- **MATERIAL SHOWN**
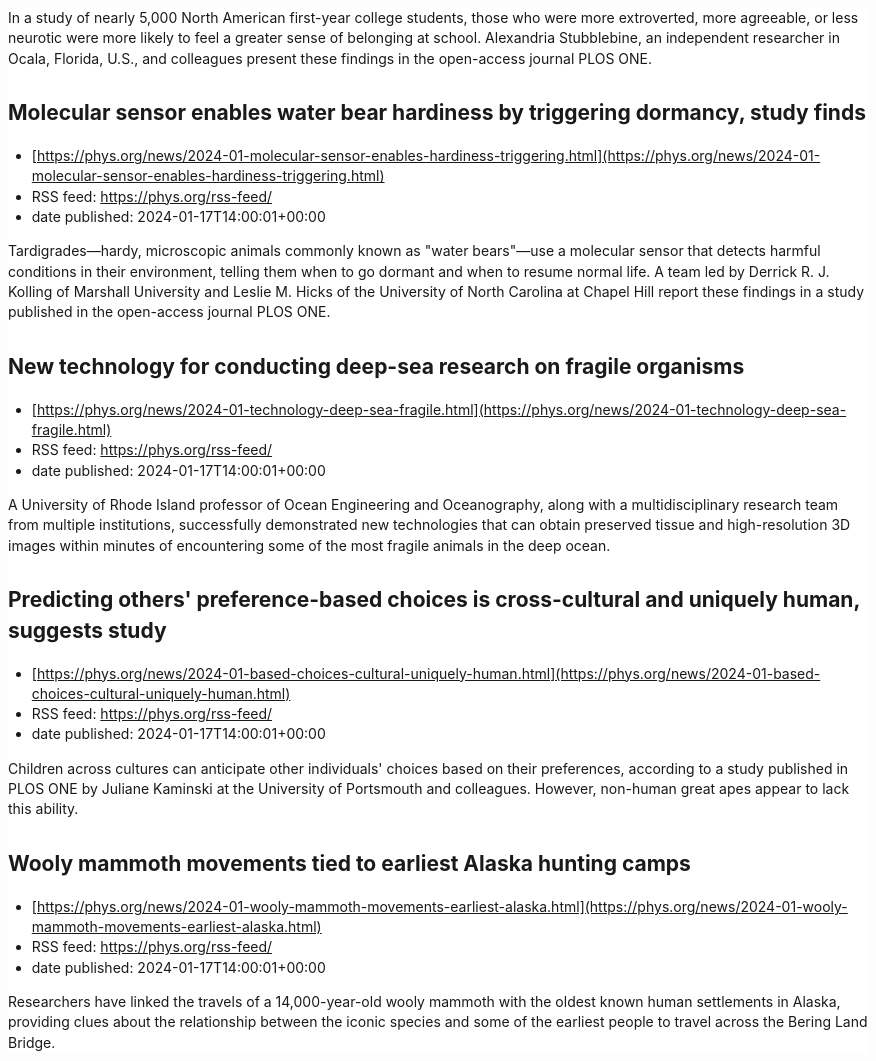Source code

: In a study of nearly 5,000 North American first-year college students, those who were more extroverted, more agreeable, or less neurotic were more likely to feel a greater sense of belonging at school. Alexandria Stubblebine, an independent researcher in Ocala, Florida, U.S., and colleagues present these findings in the open-access journal PLOS ONE.

## Molecular sensor enables water bear hardiness by triggering dormancy, study finds
 - [https://phys.org/news/2024-01-molecular-sensor-enables-hardiness-triggering.html](https://phys.org/news/2024-01-molecular-sensor-enables-hardiness-triggering.html)
 - RSS feed: https://phys.org/rss-feed/
 - date published: 2024-01-17T14:00:01+00:00

Tardigrades—hardy, microscopic animals commonly known as "water bears"—use a molecular sensor that detects harmful conditions in their environment, telling them when to go dormant and when to resume normal life. A team led by Derrick R. J. Kolling of Marshall University and Leslie M. Hicks of the University of North Carolina at Chapel Hill report these findings in a study published in the open-access journal PLOS ONE.

## New technology for conducting deep-sea research on fragile organisms
 - [https://phys.org/news/2024-01-technology-deep-sea-fragile.html](https://phys.org/news/2024-01-technology-deep-sea-fragile.html)
 - RSS feed: https://phys.org/rss-feed/
 - date published: 2024-01-17T14:00:01+00:00

A University of Rhode Island professor of Ocean Engineering and Oceanography, along with a multidisciplinary research team from multiple institutions, successfully demonstrated new technologies that can obtain preserved tissue and high-resolution 3D images within minutes of encountering some of the most fragile animals in the deep ocean.

## Predicting others' preference-based choices is cross-cultural and uniquely human, suggests study
 - [https://phys.org/news/2024-01-based-choices-cultural-uniquely-human.html](https://phys.org/news/2024-01-based-choices-cultural-uniquely-human.html)
 - RSS feed: https://phys.org/rss-feed/
 - date published: 2024-01-17T14:00:01+00:00

Children across cultures can anticipate other individuals' choices based on their preferences, according to a study published in PLOS ONE by Juliane Kaminski at the University of Portsmouth and colleagues. However, non-human great apes appear to lack this ability.

## Wooly mammoth movements tied to earliest Alaska hunting camps
 - [https://phys.org/news/2024-01-wooly-mammoth-movements-earliest-alaska.html](https://phys.org/news/2024-01-wooly-mammoth-movements-earliest-alaska.html)
 - RSS feed: https://phys.org/rss-feed/
 - date published: 2024-01-17T14:00:01+00:00

Researchers have linked the travels of a 14,000-year-old wooly mammoth with the oldest known human settlements in Alaska, providing clues about the relationship between the iconic species and some of the earliest people to travel across the Bering Land Bridge.
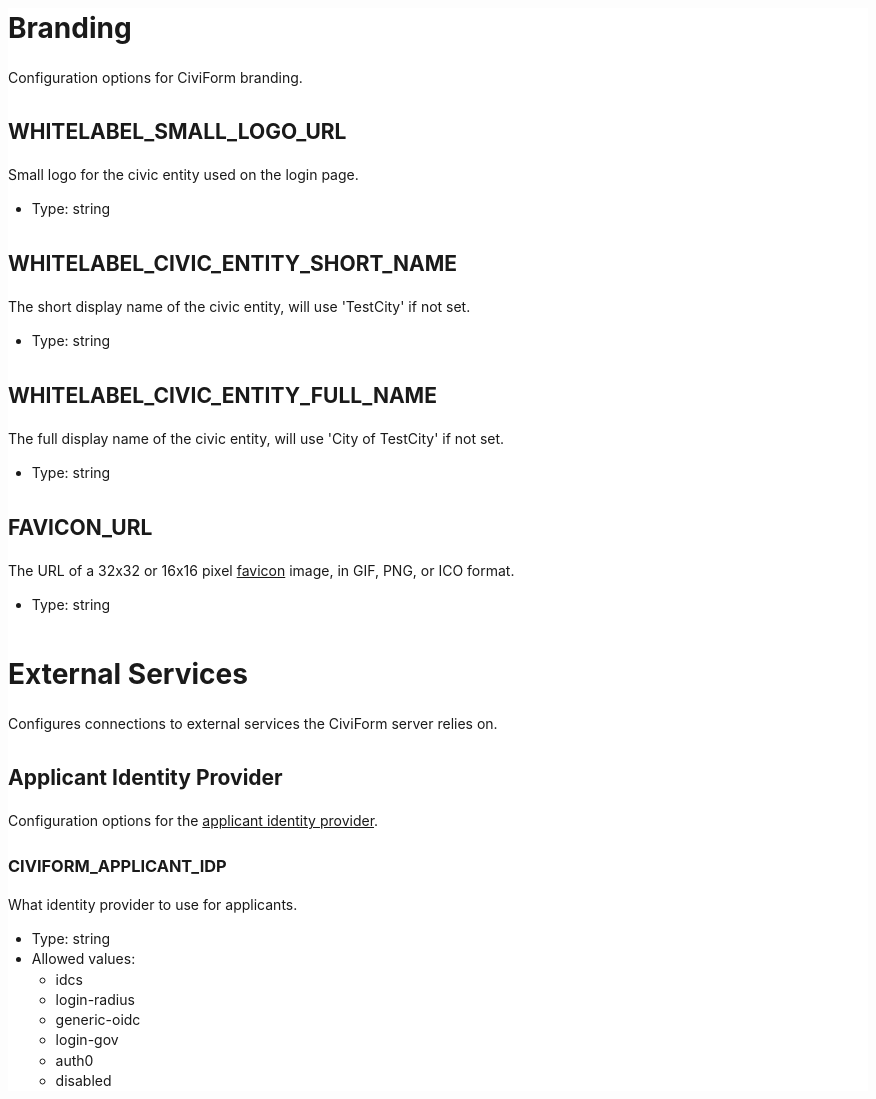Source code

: # Branding

Configuration options for CiviForm branding.

## WHITELABEL_SMALL_LOGO_URL

Small logo for the civic entity used on the login page.

- Type: string

## WHITELABEL_CIVIC_ENTITY_SHORT_NAME

The short display name of the civic entity, will use 'TestCity' if not set.

- Type: string

## WHITELABEL_CIVIC_ENTITY_FULL_NAME

The full display name of the civic entity, will use 'City of TestCity' if not set.

- Type: string

## FAVICON_URL

The URL of a 32x32 or 16x16 pixel [favicon](https://developer.mozilla.org/en-US/docs/Glossary/Favicon) image, in GIF, PNG, or ICO format.

- Type: string

# External Services

Configures connections to external services the CiviForm server relies on.

## Applicant Identity Provider

Configuration options for the [applicant identity provider](https://docs.civiform.us/contributor-guide/developer-guide/authentication-providers#applicant-authentication).

### CIVIFORM_APPLICANT_IDP

What identity provider to use for applicants.

- Type: string
- Allowed values:
   - idcs
   - login-radius
   - generic-oidc
   - login-gov
   - auth0
   - disabled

- **WORK REQUIRED**
Copy out the text of every record above word for word, leaving the pictures out.

- **OUTPUT OF THE EXERCISE**
Source code

: In a study of nearly 5,000 North American first-year college students, those who were more extroverted, more agreeable, or less neurotic were more likely to feel a greater sense of belonging at school. Alexandria Stubblebine, an independent researcher in Ocala, Florida, U.S., and colleagues present these findings in the open-access journal PLOS ONE.

## Molecular sensor enables water bear hardiness by triggering dormancy, study finds
 - [https://phys.org/news/2024-01-molecular-sensor-enables-hardiness-triggering.html](https://phys.org/news/2024-01-molecular-sensor-enables-hardiness-triggering.html)
 - RSS feed: https://phys.org/rss-feed/
 - date published: 2024-01-17T14:00:01+00:00

Tardigrades—hardy, microscopic animals commonly known as "water bears"—use a molecular sensor that detects harmful conditions in their environment, telling them when to go dormant and when to resume normal life. A team led by Derrick R. J. Kolling of Marshall University and Leslie M. Hicks of the University of North Carolina at Chapel Hill report these findings in a study published in the open-access journal PLOS ONE.

## New technology for conducting deep-sea research on fragile organisms
 - [https://phys.org/news/2024-01-technology-deep-sea-fragile.html](https://phys.org/news/2024-01-technology-deep-sea-fragile.html)
 - RSS feed: https://phys.org/rss-feed/
 - date published: 2024-01-17T14:00:01+00:00

A University of Rhode Island professor of Ocean Engineering and Oceanography, along with a multidisciplinary research team from multiple institutions, successfully demonstrated new technologies that can obtain preserved tissue and high-resolution 3D images within minutes of encountering some of the most fragile animals in the deep ocean.

## Predicting others' preference-based choices is cross-cultural and uniquely human, suggests study
 - [https://phys.org/news/2024-01-based-choices-cultural-uniquely-human.html](https://phys.org/news/2024-01-based-choices-cultural-uniquely-human.html)
 - RSS feed: https://phys.org/rss-feed/
 - date published: 2024-01-17T14:00:01+00:00

Children across cultures can anticipate other individuals' choices based on their preferences, according to a study published in PLOS ONE by Juliane Kaminski at the University of Portsmouth and colleagues. However, non-human great apes appear to lack this ability.

## Wooly mammoth movements tied to earliest Alaska hunting camps
 - [https://phys.org/news/2024-01-wooly-mammoth-movements-earliest-alaska.html](https://phys.org/news/2024-01-wooly-mammoth-movements-earliest-alaska.html)
 - RSS feed: https://phys.org/rss-feed/
 - date published: 2024-01-17T14:00:01+00:00

Researchers have linked the travels of a 14,000-year-old wooly mammoth with the oldest known human settlements in Alaska, providing clues about the relationship between the iconic species and some of the earliest people to travel across the Bering Land Bridge.
Source code

: # Branding

Configuration options for CiviForm branding.

## WHITELABEL_SMALL_LOGO_URL

Small logo for the civic entity used on the login page.

- Type: string

## WHITELABEL_CIVIC_ENTITY_SHORT_NAME

The short display name of the civic entity, will use 'TestCity' if not set.

- Type: string

## WHITELABEL_CIVIC_ENTITY_FULL_NAME

The full display name of the civic entity, will use 'City of TestCity' if not set.

- Type: string

## FAVICON_URL

The URL of a 32x32 or 16x16 pixel [favicon](https://developer.mozilla.org/en-US/docs/Glossary/Favicon) image, in GIF, PNG, or ICO format.

- Type: string

# External Services

Configures connections to external services the CiviForm server relies on.

## Applicant Identity Provider

Configuration options for the [applicant identity provider](https://docs.civiform.us/contributor-guide/developer-guide/authentication-providers#applicant-authentication).

### CIVIFORM_APPLICANT_IDP

What identity provider to use for applicants.

- Type: string
- Allowed values:
   - idcs
   - login-radius
   - generic-oidc
   - login-gov
   - auth0
   - disabled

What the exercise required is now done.